The solution is simple.
Before you cut jobs, before you cut essential services, and before you raise any tax, close the loophole and collect existing taxes.
Here are some facts that emerged from a recent New York Senate Committee hearing on the issue of uncollected cigarette excise taxes:
- The State allows about 180 reservation outlets to purchase and resell into New York commerce unlimited supplies of untaxed cigarettes, rather than exempting state excise taxes for tribal member only.
- These outlets now sell one-third of all cigarettes in New York – none of it taxed. That's over 240 million packs per year – or about the same volume that moves through the entire State of New Jersey.
- The retailers that do pay taxes – some 22,000 in all – have seen their business shrink, at a time when they and their employees are facing an already brutal economy.

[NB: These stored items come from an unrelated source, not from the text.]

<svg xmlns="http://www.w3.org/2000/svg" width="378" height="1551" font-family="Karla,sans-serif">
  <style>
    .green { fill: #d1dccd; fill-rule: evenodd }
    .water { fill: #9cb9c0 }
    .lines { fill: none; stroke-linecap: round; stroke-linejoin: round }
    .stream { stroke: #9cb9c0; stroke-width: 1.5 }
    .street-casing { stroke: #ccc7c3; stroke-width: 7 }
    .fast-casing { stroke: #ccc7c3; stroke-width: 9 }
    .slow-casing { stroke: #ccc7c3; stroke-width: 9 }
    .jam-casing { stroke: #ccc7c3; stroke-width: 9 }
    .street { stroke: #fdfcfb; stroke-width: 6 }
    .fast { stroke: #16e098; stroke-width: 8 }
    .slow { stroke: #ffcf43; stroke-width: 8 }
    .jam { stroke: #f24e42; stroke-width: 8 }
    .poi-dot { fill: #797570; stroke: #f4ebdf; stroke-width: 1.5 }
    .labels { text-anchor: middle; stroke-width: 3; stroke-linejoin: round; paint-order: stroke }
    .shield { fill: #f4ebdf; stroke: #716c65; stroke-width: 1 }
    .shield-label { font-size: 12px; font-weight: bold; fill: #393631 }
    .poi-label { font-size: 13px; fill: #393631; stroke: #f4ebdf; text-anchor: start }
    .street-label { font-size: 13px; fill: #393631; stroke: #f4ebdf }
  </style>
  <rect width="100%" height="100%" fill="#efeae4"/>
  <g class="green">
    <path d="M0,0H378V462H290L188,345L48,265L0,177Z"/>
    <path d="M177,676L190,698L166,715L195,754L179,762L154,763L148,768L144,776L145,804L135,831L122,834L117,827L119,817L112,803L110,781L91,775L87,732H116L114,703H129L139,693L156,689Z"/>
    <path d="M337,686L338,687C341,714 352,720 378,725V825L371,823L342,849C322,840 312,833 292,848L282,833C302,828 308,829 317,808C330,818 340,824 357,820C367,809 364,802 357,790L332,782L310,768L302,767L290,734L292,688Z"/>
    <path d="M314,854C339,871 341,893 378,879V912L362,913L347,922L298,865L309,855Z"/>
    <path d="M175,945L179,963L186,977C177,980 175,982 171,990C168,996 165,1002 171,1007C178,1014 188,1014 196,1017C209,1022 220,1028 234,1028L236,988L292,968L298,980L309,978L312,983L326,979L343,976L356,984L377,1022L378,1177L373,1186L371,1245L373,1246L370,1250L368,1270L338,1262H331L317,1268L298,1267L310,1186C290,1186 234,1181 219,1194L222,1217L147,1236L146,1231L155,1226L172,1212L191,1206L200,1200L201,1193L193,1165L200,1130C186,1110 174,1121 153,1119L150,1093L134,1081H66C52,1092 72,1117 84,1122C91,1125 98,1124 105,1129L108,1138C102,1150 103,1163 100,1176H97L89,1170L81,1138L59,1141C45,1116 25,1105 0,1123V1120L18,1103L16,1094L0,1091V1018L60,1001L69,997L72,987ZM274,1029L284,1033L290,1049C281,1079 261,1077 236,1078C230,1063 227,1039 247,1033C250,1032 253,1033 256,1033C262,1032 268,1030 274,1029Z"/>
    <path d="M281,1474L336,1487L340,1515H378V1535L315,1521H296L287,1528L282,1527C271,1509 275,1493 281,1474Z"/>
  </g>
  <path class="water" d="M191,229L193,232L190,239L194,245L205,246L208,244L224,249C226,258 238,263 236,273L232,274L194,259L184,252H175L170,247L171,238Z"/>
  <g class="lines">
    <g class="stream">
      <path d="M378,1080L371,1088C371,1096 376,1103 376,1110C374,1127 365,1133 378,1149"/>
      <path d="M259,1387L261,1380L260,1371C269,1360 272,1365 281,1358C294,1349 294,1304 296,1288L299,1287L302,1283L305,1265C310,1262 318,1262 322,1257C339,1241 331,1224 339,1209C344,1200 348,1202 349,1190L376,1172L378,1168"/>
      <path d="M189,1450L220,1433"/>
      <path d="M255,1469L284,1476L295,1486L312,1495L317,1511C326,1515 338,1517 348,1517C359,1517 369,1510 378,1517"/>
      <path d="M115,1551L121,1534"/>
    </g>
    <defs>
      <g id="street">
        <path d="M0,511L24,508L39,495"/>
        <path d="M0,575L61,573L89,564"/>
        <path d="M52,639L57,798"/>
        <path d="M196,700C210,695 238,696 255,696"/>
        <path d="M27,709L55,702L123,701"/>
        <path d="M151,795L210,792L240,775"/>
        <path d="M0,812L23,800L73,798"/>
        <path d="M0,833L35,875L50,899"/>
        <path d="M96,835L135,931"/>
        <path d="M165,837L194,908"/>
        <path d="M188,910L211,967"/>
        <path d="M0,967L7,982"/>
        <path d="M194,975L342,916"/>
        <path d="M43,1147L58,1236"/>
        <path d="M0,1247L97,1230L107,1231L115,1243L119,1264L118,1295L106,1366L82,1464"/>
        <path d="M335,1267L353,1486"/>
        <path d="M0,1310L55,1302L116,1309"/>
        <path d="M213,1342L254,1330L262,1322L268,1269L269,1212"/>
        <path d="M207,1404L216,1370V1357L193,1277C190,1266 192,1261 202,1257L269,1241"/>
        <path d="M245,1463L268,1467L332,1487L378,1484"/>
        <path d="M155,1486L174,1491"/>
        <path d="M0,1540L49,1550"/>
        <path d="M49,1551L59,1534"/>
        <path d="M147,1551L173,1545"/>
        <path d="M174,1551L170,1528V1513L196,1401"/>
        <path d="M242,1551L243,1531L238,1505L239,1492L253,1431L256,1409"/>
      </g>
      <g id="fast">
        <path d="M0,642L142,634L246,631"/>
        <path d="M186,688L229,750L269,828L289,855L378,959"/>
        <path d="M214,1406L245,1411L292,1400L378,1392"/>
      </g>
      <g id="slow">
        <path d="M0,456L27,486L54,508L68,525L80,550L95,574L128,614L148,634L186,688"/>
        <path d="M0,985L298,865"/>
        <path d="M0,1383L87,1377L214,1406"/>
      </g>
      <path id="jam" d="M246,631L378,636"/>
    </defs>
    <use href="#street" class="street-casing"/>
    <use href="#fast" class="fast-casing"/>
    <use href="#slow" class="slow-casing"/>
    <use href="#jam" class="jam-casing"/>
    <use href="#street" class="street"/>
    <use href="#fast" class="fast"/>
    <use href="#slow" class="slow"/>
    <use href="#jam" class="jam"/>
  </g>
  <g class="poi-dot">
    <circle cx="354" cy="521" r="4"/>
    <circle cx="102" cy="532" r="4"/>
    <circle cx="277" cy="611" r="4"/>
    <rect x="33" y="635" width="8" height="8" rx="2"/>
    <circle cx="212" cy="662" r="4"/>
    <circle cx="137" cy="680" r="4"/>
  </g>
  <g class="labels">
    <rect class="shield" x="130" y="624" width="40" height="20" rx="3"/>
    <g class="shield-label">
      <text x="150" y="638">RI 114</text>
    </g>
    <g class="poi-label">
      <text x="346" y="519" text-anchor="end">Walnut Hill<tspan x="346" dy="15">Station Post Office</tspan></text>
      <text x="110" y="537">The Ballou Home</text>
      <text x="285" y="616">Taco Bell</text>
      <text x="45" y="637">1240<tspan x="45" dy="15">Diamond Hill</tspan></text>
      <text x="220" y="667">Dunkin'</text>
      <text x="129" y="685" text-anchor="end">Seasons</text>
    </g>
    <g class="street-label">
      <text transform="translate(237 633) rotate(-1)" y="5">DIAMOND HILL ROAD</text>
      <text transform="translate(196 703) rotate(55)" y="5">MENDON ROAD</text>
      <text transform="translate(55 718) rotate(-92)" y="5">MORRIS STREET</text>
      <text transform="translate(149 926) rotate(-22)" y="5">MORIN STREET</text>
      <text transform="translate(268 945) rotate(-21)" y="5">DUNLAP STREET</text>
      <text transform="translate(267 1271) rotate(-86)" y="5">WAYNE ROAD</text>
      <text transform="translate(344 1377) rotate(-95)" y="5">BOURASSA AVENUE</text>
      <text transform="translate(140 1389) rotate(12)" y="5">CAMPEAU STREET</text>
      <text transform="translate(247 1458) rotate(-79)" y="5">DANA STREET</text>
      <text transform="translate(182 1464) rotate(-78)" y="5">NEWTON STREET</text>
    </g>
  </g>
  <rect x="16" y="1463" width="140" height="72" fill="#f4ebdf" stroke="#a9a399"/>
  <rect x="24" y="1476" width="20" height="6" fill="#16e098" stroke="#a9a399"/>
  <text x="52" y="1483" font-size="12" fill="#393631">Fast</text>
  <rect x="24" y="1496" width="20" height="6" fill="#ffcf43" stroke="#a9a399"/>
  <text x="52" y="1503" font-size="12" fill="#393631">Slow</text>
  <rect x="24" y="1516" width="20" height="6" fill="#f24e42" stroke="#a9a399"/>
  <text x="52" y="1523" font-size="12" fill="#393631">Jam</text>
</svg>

- The abundant supply of untaxed and unstamped cigarettes is fueling illegal cigarette smuggling by criminal organizations, some with ties to terrorism, and some who sell untaxed cigarettes on street corners in New York City.
- If the State begins collecting these taxes, the New York will recover hundreds of millions of dollars in revenue, business will shift back to retailers and wholesalers who pay their taxes and important state services will no longer be threatened with severe budget cuts.
No matter how you look at it, the State should collect these taxes. The New York Legislature has spoken. The federal courts have affirmed the State’s power. In fairness to all New Yorkers the time to act is now.
Before Albany’s leaders ask us to make one more sacrifice, they should do the right thing, and collect the tax.
Because this isn’t about tribal sovereignty. It’s about the law. Plain and simple.